Sweni Fever

The Fever Tree is a wonderfully intelligent and creative organism of Mother Nature. A striking pistachio trunk sprouts thorny branches with green leaves and yellow pom-pom flowers. But here’s the magic. It also has a “sacrificial limb”, a single branch that turns brown and dies as the tree funnels all the toxins that harm the tree into one place, in order to allow the rest to flourish.

And as we made our way around the recently re-launched Singita Sweni Lodge we came to understand the genius of the brand’s purpose: To harmonise with the unparalleled genius of nature.

At almost every touch point, the guest experiences the creative bursts of colour from its immediate environment – drawing on the iridescent sheen of bird feathers, butterfly wings and beetle shells to deliver a bold, new African context for contemporary design, architecture and food. Even the rangers point out the colours of the glossy starling, malachite kingfisher or lilac-breasted roller in the lounge area, along with pops of teal, emerald, citron, yellow and pale pink from other gems of Lebombo nature. Singita Sweni makes no excuses for its audacious modernity, despite that it’s a relative novelty in the South African luxury safari scene – the type of innovation one would expect from celebrated South African interior design team Cecile & Boyd, who are responsible for the look and feel of all 12 award-winning lodges and camps across South Africa, Tanzania and Zimbabwe.

- [Information given]:

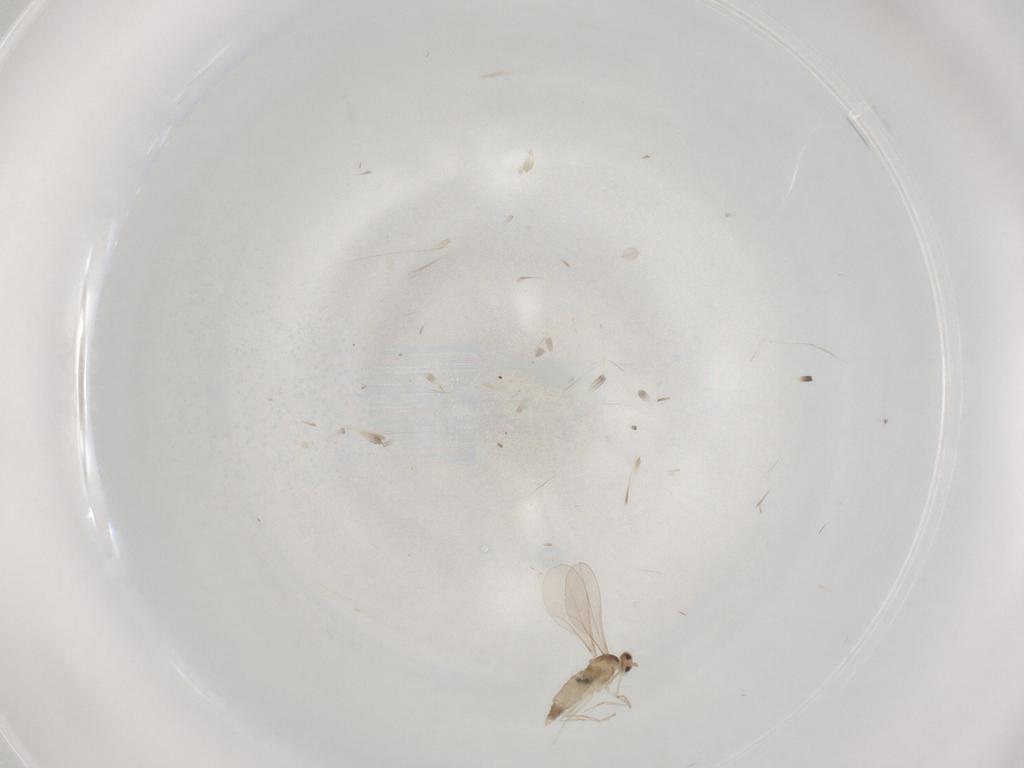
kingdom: Animalia
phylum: Arthropoda
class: Insecta
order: Diptera
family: Cecidomyiidae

- [Activities]:
• A. Based on the text about Singita Sweni Lodge, decide whether each statement agrees with it: (i) the Fever Tree's sacrificial limb turns brown and dies; (ii) Cecile & Boyd designed the look of ten lodges and camps; (iii) the Fever Tree bears red flowers. Answer yes or no for each, quoting the deciding words of the text.
• B. Continue the text about Singita Sweni Lodge, starting after its final sentence.

- [Response list]:
• A.
(i) Yes: "a single branch that turns brown and dies"
(ii) No: "all 12 award-winning lodges and camps across South Africa, Tanzania and Zimbabwe"
(iii) No: "yellow pom-pom flowers"

• B.
A pioneering philosophy is deeply ingrained into the culture of the brand by Luke Bailes, arguably the most prominent visionary in African hospitality. But not for Singita’s justifiable acclaim with respect to architecture and design, but more so because his 100-year vision promises to conserve, preserve and protect the one million acres of Africa in their care for future generations. We’ve all heard these bold claims before, but brands rarely put their money where their mouth is.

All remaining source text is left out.